Data for this task:
********************

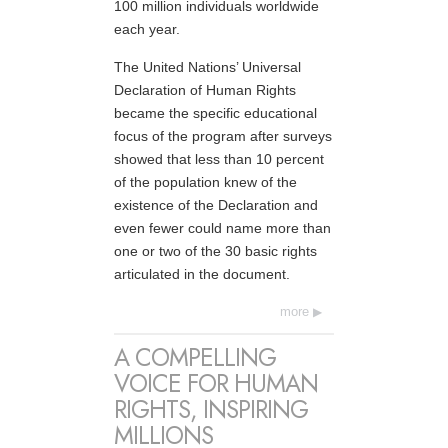
100 million individuals worldwide
each year.
The United Nations’ Universal
Declaration of Human Rights
became the specific educational
focus of the program after surveys
showed that less than 10 percent
of the population knew of the
existence of the Declaration and
even fewer could name more than
one or two of the 30 basic rights
articulated in the document.
more
A COMPELLING
VOICE FOR HUMAN
RIGHTS, INSPIRING
MILLIONS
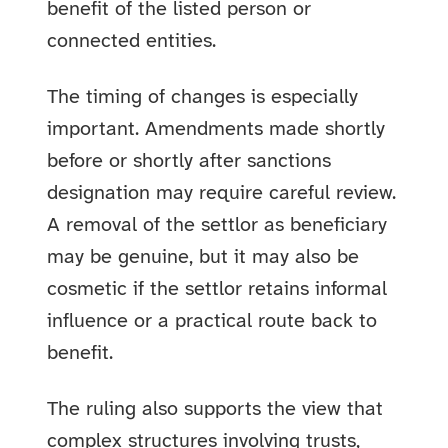
benefit of the listed person or
connected entities.
The timing of changes is especially
important. Amendments made shortly
before or shortly after sanctions
designation may require careful review.
A removal of the settlor as beneficiary
may be genuine, but it may also be
cosmetic if the settlor retains informal
influence or a practical route back to
benefit.
The ruling also supports the view that
complex structures involving trusts,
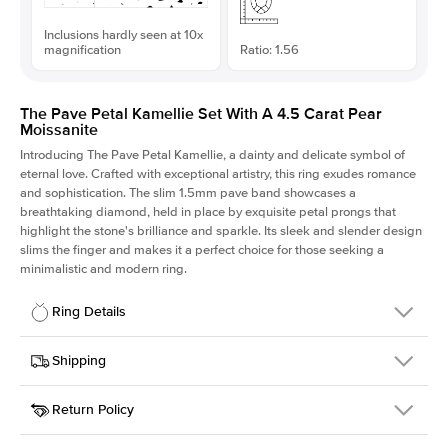
Inclusions hardly seen at 10x
magnification
Ratio: 1.56
The Pave Petal Kamellie Set With A 4.5 Carat Pear
Moissanite
Introducing The Pave Petal Kamellie, a dainty and delicate symbol of
eternal love. Crafted with exceptional artistry, this ring exudes romance
and sophistication. The slim 1.5mm pave band showcases a
breathtaking diamond, held in place by exquisite petal prongs that
highlight the stone's brilliance and sparkle. Its sleek and slender design
slims the finger and makes it a perfect choice for those seeking a
minimalistic and modern ring.
Ring Details
Details
Shipping
SKU
379QS-ER-MOIS-PS-14.5x9.3-YG-14
Return Policy
Width
This item is made to order and takes 3-4 weeks to craft.
1.5mm
We
ship FedEx Priority Overnight, signature required and fully
Center Stone
Pear
insured.
Shape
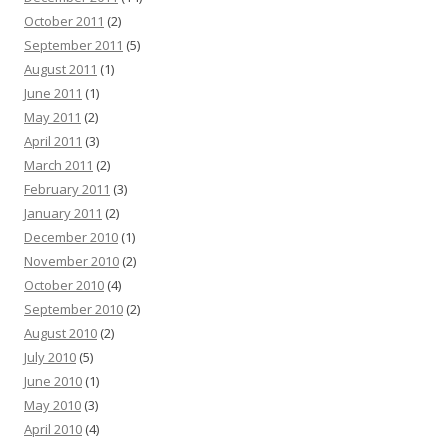
October 2011
(2)
September 2011
(5)
August 2011
(1)
June 2011
(1)
May 2011
(2)
April 2011
(3)
March 2011
(2)
February 2011
(3)
January 2011
(2)
December 2010
(1)
November 2010
(2)
October 2010
(4)
September 2010
(2)
August 2010
(2)
July 2010
(5)
June 2010
(1)
May 2010
(3)
April 2010
(4)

********************

Assigned task: Reproduce every line of text in the data above word for word, and leave the pictures out of your answer.

Answer space:
100 million individuals worldwide
each year.
The United Nations’ Universal
Declaration of Human Rights
became the specific educational
focus of the program after surveys
showed that less than 10 percent
of the population knew of the
existence of the Declaration and
even fewer could name more than
one or two of the 30 basic rights
articulated in the document.
more
A COMPELLING
VOICE FOR HUMAN
RIGHTS, INSPIRING
MILLIONS
benefit of the listed person or
connected entities.
The timing of changes is especially
important. Amendments made shortly
before or shortly after sanctions
designation may require careful review.
A removal of the settlor as beneficiary
may be genuine, but it may also be
cosmetic if the settlor retains informal
influence or a practical route back to
benefit.
The ruling also supports the view that
complex structures involving trusts,
Inclusions hardly seen at 10x
magnification
Ratio: 1.56
The Pave Petal Kamellie Set With A 4.5 Carat Pear
Moissanite
Introducing The Pave Petal Kamellie, a dainty and delicate symbol of
eternal love. Crafted with exceptional artistry, this ring exudes romance
and sophistication. The slim 1.5mm pave band showcases a
breathtaking diamond, held in place by exquisite petal prongs that
highlight the stone's brilliance and sparkle. Its sleek and slender design
slims the finger and makes it a perfect choice for those seeking a
minimalistic and modern ring.
Ring Details
Details
Shipping
SKU
379QS-ER-MOIS-PS-14.5x9.3-YG-14
Return Policy
Width
This item is made to order and takes 3-4 weeks to craft.
1.5mm
We
ship FedEx Priority Overnight, signature required and fully
Center Stone
Pear
insured.
Shape
October 2011
(2)
September 2011
(5)
August 2011
(1)
June 2011
(1)
May 2011
(2)
April 2011
(3)
March 2011
(2)
February 2011
(3)
January 2011
(2)
December 2010
(1)
November 2010
(2)
October 2010
(4)
September 2010
(2)
August 2010
(2)
July 2010
(5)
June 2010
(1)
May 2010
(3)
April 2010
(4)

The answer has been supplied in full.